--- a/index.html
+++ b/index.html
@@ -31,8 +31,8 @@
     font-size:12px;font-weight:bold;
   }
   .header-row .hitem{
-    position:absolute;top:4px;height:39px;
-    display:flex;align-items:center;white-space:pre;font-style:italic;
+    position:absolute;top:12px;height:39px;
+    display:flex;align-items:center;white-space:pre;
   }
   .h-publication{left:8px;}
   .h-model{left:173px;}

Problem statement:
Every line that contains the string "absolute" should be copied from the entries.

Answer to the problem:
-    position:absolute;top:4px;height:39px;
+    position:absolute;top:12px;height:39px;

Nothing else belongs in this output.